Grazie all’analisi dei sistemi di videosorveglianza ed a sofisticate tecniche investigative, è stato possibile identificare e fermare i presunti responsabili dei colpi. I soggetti coinvolti agivano con un modus operandi preciso: individuavano le auto di interesse, le pedinavano per diversi chilometri e una volta certi delle condizioni favorevoli entravano in azione con strumenti altamente tecnologici. Tra questi, un dispositivo in grado di bypassare i sistemi di sicurezza delle auto e un rilevatore di frequenze per individuare eventuali dispositivi di tracciamento.
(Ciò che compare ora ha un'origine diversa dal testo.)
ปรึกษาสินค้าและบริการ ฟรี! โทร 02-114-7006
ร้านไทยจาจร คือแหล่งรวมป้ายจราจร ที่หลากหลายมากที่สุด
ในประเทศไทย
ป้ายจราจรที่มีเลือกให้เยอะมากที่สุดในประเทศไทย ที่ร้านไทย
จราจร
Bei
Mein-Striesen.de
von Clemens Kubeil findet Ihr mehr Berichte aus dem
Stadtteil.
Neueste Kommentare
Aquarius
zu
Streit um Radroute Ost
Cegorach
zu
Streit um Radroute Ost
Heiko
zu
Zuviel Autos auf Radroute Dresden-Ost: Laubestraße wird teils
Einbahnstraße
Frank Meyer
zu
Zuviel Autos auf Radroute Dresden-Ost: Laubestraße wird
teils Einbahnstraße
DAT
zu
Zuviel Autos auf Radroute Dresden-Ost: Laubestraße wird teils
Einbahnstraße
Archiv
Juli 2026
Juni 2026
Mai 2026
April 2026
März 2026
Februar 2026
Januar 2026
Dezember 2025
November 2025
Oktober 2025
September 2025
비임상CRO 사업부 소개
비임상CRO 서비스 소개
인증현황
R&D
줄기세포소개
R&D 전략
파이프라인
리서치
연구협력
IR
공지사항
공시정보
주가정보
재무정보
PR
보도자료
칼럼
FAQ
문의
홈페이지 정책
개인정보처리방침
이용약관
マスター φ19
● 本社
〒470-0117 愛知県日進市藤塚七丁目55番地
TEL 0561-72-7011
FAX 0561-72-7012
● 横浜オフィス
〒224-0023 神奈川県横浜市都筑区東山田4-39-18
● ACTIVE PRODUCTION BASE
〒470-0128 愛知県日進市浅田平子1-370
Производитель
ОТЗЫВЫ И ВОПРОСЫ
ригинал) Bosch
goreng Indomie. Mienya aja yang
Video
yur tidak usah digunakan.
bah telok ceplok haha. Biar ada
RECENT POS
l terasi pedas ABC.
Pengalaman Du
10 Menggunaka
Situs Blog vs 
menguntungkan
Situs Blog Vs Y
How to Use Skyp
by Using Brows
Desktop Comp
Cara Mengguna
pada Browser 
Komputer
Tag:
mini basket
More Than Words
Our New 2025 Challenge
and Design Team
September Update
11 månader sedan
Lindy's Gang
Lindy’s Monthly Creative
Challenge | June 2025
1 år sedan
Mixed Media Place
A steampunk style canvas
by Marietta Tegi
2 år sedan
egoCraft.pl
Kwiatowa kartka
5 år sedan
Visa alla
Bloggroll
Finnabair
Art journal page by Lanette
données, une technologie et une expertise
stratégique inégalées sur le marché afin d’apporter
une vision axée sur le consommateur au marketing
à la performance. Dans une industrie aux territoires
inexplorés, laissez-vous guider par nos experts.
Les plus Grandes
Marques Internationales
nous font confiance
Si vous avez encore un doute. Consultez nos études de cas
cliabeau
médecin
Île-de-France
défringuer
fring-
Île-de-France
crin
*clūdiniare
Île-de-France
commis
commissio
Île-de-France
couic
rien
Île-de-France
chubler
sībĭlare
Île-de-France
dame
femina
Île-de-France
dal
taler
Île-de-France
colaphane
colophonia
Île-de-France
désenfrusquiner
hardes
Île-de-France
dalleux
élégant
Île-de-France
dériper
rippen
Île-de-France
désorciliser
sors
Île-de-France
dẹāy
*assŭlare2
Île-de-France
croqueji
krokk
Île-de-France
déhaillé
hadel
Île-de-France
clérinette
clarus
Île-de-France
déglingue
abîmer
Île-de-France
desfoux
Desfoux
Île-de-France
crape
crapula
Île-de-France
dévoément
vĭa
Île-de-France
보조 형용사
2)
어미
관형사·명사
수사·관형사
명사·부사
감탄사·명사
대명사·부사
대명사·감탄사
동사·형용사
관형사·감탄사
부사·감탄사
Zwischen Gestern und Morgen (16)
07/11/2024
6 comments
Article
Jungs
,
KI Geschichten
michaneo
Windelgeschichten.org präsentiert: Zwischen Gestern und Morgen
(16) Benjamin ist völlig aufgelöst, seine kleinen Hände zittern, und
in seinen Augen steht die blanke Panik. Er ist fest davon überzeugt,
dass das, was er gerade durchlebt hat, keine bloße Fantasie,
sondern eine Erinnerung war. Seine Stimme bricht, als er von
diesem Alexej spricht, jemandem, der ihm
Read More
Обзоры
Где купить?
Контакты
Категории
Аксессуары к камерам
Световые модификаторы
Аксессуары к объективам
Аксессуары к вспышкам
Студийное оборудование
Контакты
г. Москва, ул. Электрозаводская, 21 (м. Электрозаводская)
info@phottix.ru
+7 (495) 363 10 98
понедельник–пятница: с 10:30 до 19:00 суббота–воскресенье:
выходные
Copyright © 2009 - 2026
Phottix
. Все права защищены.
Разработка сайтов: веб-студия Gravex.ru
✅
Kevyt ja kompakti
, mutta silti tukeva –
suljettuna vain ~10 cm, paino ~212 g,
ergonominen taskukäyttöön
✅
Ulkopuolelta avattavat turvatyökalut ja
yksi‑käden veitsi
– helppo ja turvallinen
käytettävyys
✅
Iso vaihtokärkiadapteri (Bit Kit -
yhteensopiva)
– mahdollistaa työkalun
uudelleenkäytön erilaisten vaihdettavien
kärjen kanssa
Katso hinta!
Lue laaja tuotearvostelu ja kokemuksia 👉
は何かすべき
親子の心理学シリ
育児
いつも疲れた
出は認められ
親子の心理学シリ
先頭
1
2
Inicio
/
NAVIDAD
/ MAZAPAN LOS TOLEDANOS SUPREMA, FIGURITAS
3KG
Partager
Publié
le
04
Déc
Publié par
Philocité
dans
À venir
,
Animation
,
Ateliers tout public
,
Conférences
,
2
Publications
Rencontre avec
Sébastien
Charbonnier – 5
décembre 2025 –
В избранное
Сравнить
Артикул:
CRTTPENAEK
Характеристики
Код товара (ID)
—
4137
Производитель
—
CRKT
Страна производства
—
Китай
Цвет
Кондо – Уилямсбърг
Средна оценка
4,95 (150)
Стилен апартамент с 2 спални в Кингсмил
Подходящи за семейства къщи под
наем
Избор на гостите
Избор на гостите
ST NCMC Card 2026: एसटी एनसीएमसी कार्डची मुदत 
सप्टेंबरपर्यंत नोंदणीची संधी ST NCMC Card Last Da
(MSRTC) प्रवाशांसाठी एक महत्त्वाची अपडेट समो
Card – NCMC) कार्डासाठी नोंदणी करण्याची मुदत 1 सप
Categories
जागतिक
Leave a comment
Le indagini sono state avviate a seguito della denuncia di un cittadino che dopo aver parcheggiato il proprio fuoristrada se l’è visto sottrarre nel giro di pochi minuti. L’attenzione degli investigatori si è concentrata su una serie di furti simili: è emersa una vera e propria rete criminale, attiva nei furti d’auto e nel loro riciclaggio.

A completare il quadro una serie di operazioni di pedinamento che hanno condotto gli inquirenti a un capannone dove le auto venivano occultate, modificate e preparate per l’esportazione. Nel capannone sono stati rinvenuti strumenti per la riprogrammazione delle centraline, targhe false e documenti alterati. Un business illegale che, secondo le prime stime, fruttava decine di migliaia di euro.
L’indagine non è ancora terminata: gli inquirenti stanno verificando se vi siano altre persone coinvolte e se il giro d’affari sia ancora più esteso di quanto emerso finora.